Ora se ne contano circa 130 sulle Dolomiti, più di 200 in Piemonte, 150 nelle zone montane lombarde.
Non più rifugi semplici che in passato richiedevano grande spirito di adattamento; addirittura nelle Alpi Orobie, in Alta Val Seriana, è nato il primo rifugio di montagna fruibile anche ai diversamente abili e non vedenti: l’Alpe Corte, a quota 1410 metri.
All’insegna di una montagna alla portata di tutti.
Il rifugio, luogo ospitale?
Mercanti e viandanti, a distanza di un giorno di marcia avevano bisogno di luoghi dove trascorrere la notte e rifugiarsi in caso di maltempo. Seguivano piste obbligate, tortuose, con accentuati dislivelli in prossimità dei valichi.
Allora erano sufficienti ricoveri spartani ed essenziali dove ritemprarsi dalla fatica della giornata.
Il Teodulo è stato il primo hospitale nato sulle Alpi, infatti, fin dall’epoca romana il Colle del Teodulo rappresentava una via di comunicazione frequentata dai pellegrini e viandanti.
Anche lungo il Passo del Sempione, del Gottardo o del Gran San Bernardo – il valico alpino maggiormente percorso nel Medioevo – i pellegrini potevano contare sull’assistenza spirituale e materiale degli hospitia, opere gestite a scopo assistenziale da ordini religiosi, dove trovare asilo in sale con più giacigli e un altare dove poter pregare.
Solo in un secondo tempo a queste strutture modeste si affiancarono locande e costruzioni equiparabili ai nostri alberghi, di cui usufruivano soprattutto ricchi mercanti, banchieri ed ecclesiastici di passaggio.
Rifugi armati?
È storia più recente quando la vicinanza al nemico fece diventare teatro di guerra le vie ferrate e i rifugi posti lungo il Vallo Alpino Orientale e Occidentale.

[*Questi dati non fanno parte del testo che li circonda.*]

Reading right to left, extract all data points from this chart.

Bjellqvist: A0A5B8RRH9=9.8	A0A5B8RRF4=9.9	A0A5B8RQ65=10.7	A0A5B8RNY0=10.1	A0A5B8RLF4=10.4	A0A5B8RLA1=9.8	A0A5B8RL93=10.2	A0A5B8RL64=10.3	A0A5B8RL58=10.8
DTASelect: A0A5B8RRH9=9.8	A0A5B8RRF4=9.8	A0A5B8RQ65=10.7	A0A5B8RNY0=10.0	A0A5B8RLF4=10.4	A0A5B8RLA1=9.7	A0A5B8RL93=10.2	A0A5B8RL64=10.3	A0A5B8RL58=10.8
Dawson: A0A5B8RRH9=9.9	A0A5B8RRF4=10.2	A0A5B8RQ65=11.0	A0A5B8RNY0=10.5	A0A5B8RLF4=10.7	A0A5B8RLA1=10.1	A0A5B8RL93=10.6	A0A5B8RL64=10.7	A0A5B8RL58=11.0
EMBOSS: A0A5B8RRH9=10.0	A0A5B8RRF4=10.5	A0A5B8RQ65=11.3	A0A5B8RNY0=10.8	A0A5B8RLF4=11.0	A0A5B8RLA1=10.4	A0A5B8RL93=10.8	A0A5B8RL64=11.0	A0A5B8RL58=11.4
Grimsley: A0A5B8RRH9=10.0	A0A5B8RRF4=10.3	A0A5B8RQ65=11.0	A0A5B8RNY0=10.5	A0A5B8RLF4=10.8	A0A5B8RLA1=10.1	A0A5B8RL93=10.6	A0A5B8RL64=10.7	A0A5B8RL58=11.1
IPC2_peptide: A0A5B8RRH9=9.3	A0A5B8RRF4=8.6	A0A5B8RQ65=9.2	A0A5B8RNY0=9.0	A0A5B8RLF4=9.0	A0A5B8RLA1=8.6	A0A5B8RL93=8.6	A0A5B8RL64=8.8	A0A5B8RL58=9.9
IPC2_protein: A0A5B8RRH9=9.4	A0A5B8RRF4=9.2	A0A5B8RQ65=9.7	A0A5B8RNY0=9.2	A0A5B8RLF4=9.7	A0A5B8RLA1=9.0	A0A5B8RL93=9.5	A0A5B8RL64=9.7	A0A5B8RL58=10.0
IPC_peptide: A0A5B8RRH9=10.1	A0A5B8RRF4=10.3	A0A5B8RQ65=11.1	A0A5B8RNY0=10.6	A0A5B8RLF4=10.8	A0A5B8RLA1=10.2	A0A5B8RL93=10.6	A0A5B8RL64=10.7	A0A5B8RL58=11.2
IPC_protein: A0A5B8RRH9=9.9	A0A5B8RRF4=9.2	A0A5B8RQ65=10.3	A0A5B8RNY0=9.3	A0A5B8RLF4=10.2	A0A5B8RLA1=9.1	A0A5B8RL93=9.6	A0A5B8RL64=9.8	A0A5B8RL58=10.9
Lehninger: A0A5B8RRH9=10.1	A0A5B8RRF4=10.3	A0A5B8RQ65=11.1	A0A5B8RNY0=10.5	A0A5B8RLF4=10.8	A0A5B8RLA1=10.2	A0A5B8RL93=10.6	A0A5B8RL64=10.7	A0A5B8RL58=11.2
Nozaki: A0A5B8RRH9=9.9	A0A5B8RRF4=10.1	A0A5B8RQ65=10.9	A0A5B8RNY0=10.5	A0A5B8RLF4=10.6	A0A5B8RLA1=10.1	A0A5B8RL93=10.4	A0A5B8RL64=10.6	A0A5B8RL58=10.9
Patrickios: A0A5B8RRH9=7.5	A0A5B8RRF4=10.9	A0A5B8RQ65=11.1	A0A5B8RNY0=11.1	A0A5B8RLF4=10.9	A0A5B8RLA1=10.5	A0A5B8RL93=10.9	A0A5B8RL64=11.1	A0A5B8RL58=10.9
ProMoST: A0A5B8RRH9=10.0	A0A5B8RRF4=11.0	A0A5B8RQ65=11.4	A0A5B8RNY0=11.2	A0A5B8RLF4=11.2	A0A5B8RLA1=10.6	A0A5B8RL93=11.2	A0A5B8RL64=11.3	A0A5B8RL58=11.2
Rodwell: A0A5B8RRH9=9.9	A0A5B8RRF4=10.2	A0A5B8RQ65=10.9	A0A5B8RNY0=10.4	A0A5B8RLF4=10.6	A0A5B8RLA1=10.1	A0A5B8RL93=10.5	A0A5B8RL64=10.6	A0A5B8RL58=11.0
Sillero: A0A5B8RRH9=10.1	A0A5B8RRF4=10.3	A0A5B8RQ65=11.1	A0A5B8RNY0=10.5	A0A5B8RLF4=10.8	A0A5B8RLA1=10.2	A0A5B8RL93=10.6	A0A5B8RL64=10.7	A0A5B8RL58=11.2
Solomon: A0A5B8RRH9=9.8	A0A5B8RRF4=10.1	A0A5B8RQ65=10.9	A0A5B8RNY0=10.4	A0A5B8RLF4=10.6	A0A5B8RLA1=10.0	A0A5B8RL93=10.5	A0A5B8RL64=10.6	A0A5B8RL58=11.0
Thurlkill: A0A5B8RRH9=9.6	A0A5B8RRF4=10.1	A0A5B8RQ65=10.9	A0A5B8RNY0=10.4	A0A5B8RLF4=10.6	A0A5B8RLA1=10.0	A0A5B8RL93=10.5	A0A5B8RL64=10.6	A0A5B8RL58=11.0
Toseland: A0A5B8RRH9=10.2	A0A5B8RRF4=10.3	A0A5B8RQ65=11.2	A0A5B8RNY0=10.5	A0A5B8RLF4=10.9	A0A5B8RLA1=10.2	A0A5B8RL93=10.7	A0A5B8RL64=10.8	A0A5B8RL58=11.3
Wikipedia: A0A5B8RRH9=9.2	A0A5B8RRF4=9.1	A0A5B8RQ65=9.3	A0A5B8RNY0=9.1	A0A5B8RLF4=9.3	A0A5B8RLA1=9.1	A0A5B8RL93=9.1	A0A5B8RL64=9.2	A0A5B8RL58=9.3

Sulle Alpi i primi rifugi furono costruiti a fine Ottocento in un clima di esasperato nazionalismo, sopra a roccaforti di roccia invalicabili, in posizioni oggi panoramiche ma allora altamente strategiche, dove i soldati del Genio realizzavano sortite esplorative per stabilire quale era la miglior via per sferrare un’eventuale offensiva.
Alpinismo, esplorazioni, conquiste, potevano nascondere importanti operazioni di ricognizione militare, controllo di valichi, semplici contese sulla toponomastica.
Queste ragioni stavano dietro la costruzione dei rifugi, mulattiere, strade vertiginose, opere di alta ingegneria e ardita progettazione che oggi rappresentano un valore aggiunto per il turismo outdoor.